Tasks on understanding figures
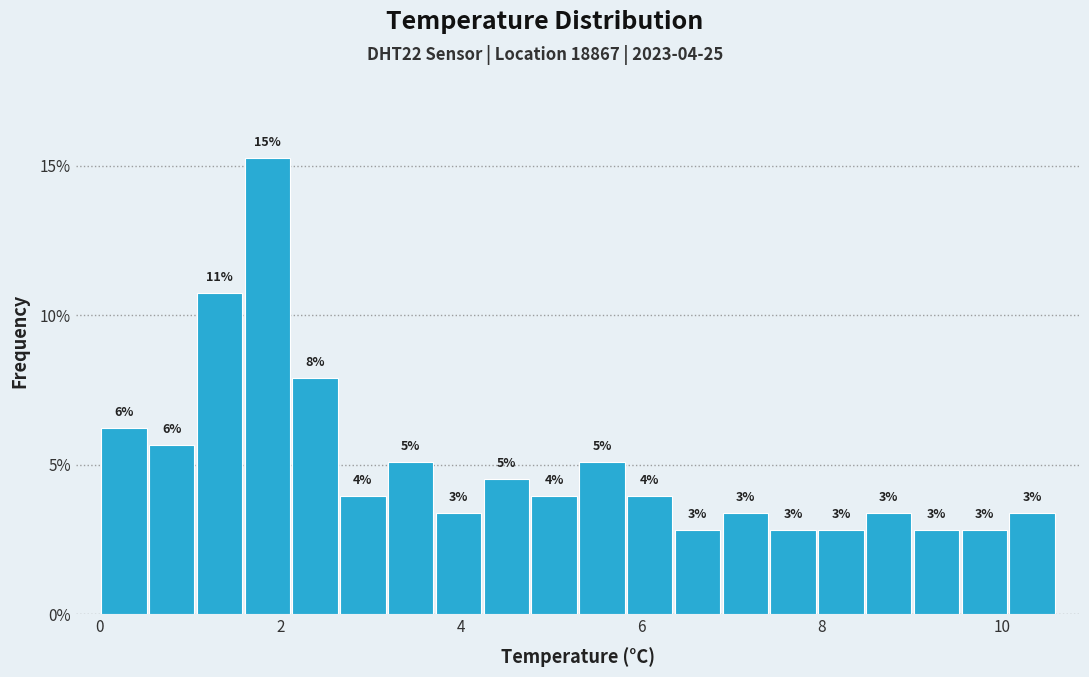

Read against the x-axis, roughly where is the centre of the tallest bar?

1.8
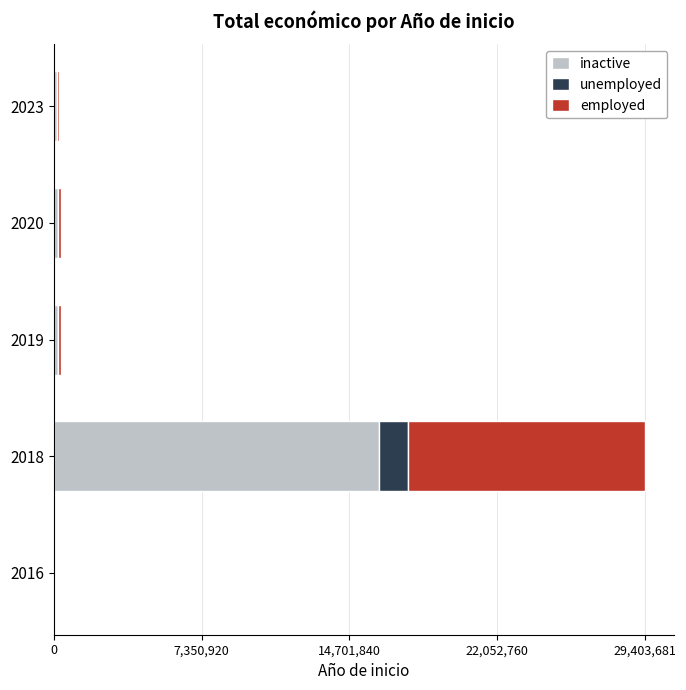

What are all the series names shown in the legend?

inactive, unemployed, employed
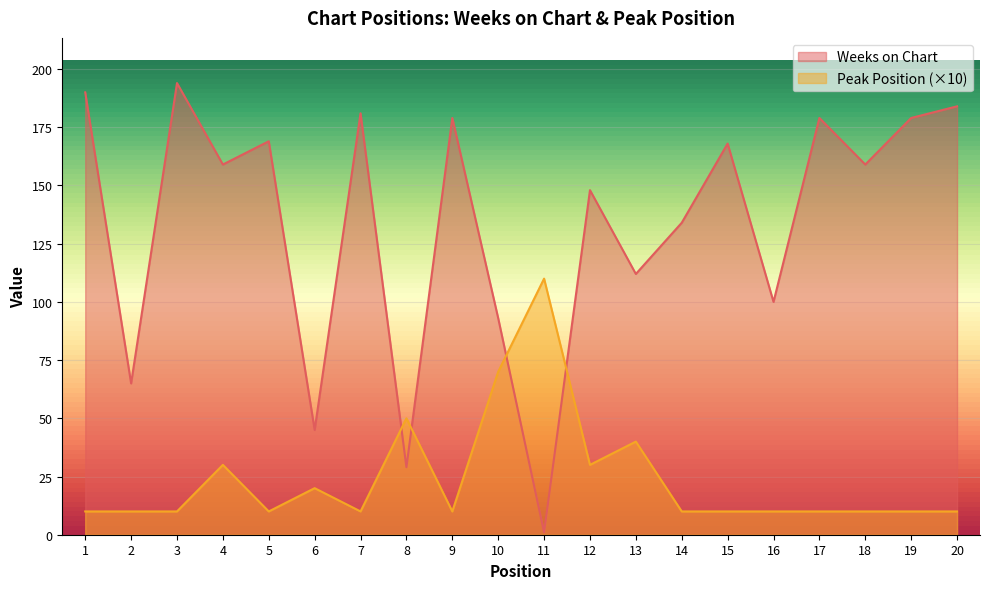

What is the lowest value of the Peak Position series?

10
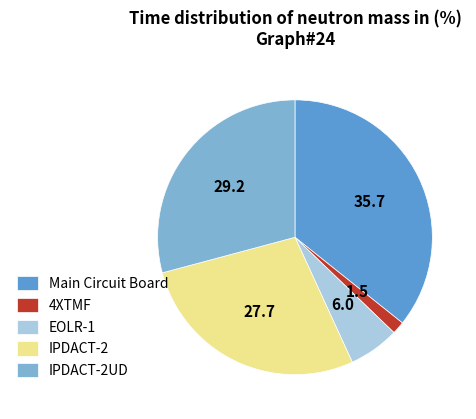

How many slices are in this pie chart?

5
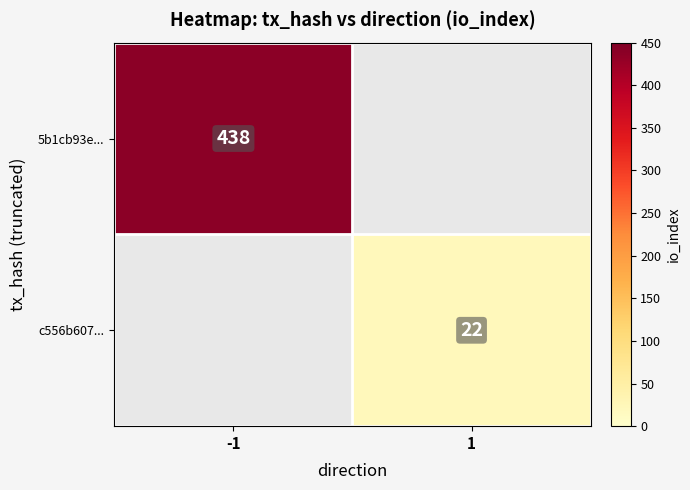

Is it true that c556b607... equals 15 at 1?

False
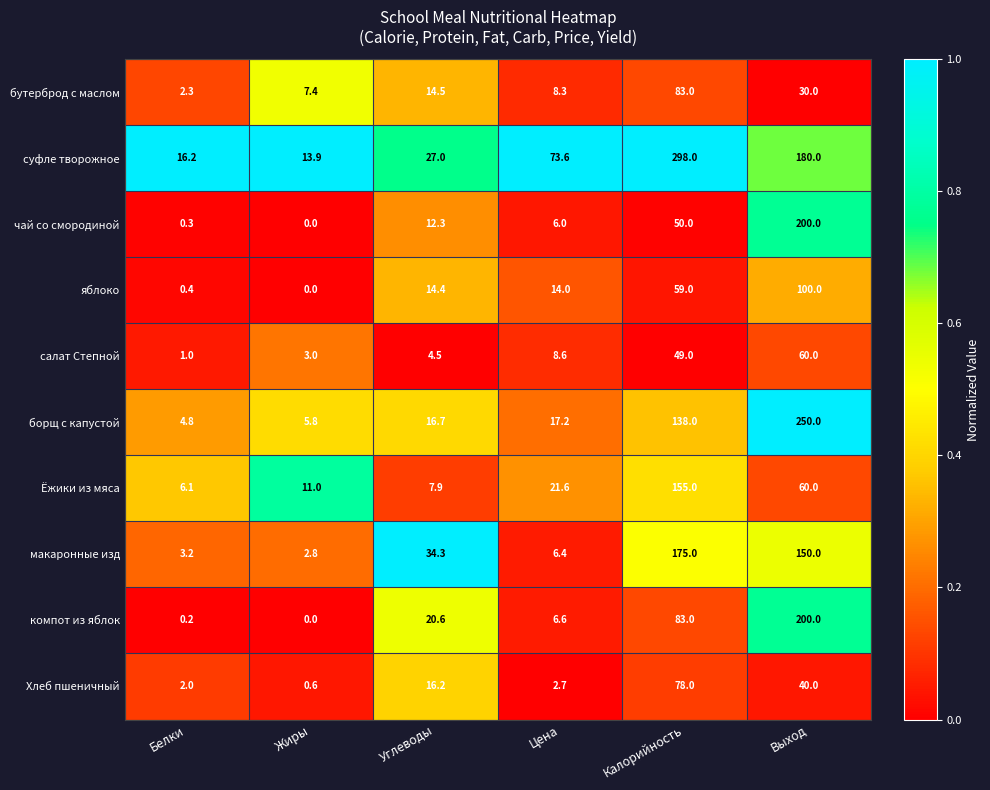

Which series has the largest range (max minus min)?

суфле творожное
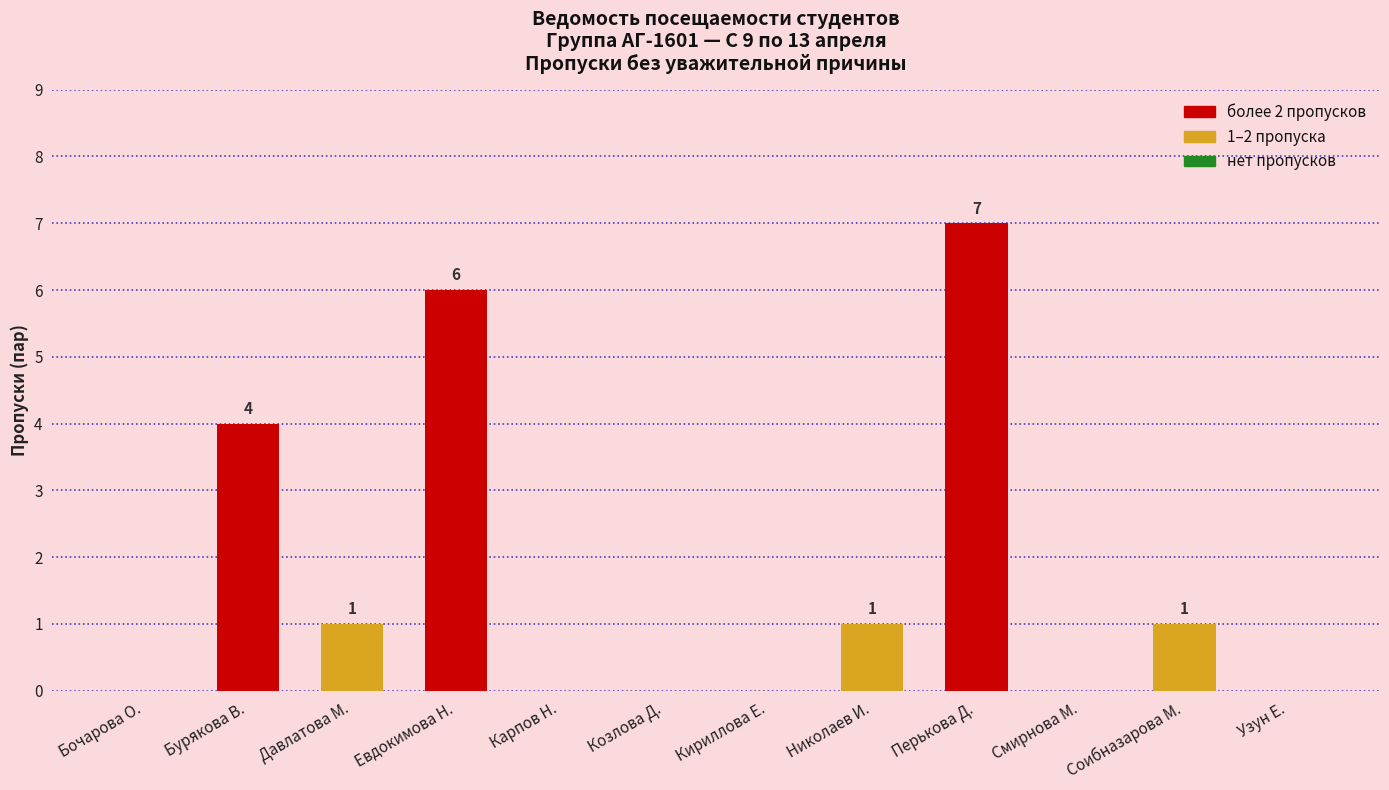

Is it true that the value at Бурякова В. is 1?

False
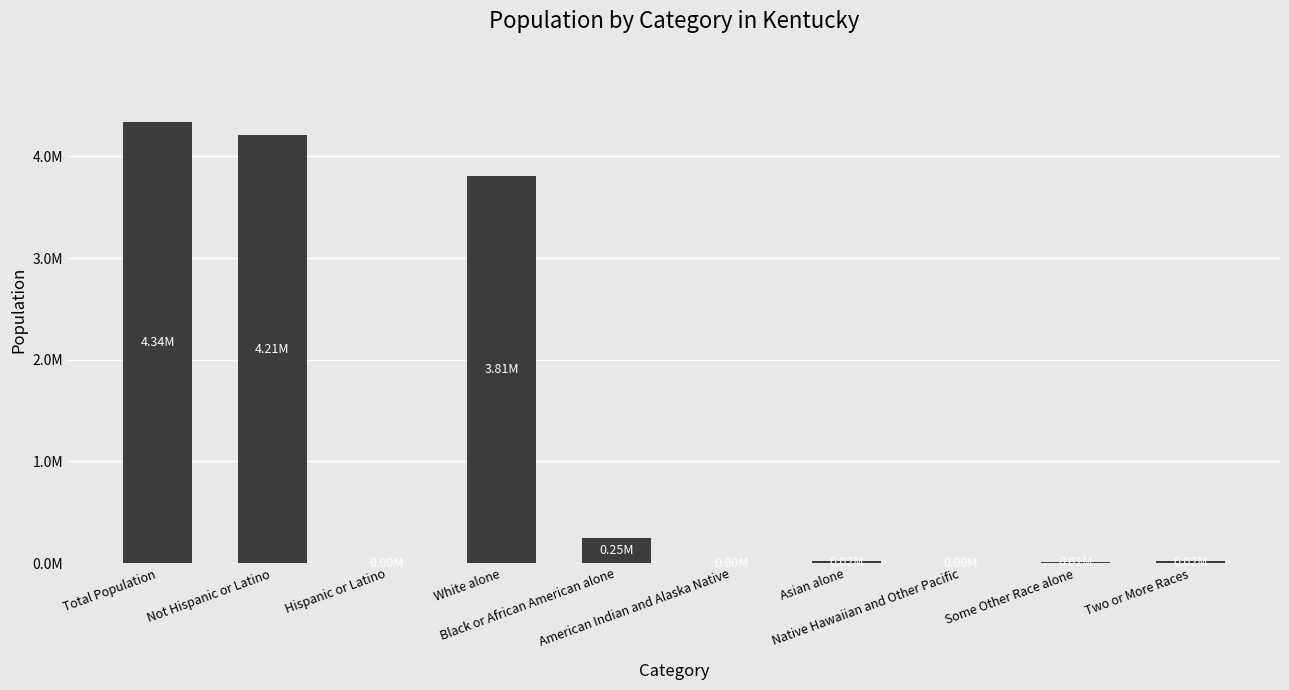

Are the bars horizontal?

No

WHAT TO PRODUCE
Write out all of the data above word for word, leaving out the pictures.

RESULT
Read against the x-axis, roughly where is the centre of the tallest bar?

1.8

What are all the series names shown in the legend?

inactive, unemployed, employed

What is the lowest value of the Peak Position series?

10

How many slices are in this pie chart?

5

Is it true that c556b607... equals 15 at 1?

False

Which series has the largest range (max minus min)?

суфле творожное

Is it true that the value at Бурякова В. is 1?

False

Are the bars horizontal?

No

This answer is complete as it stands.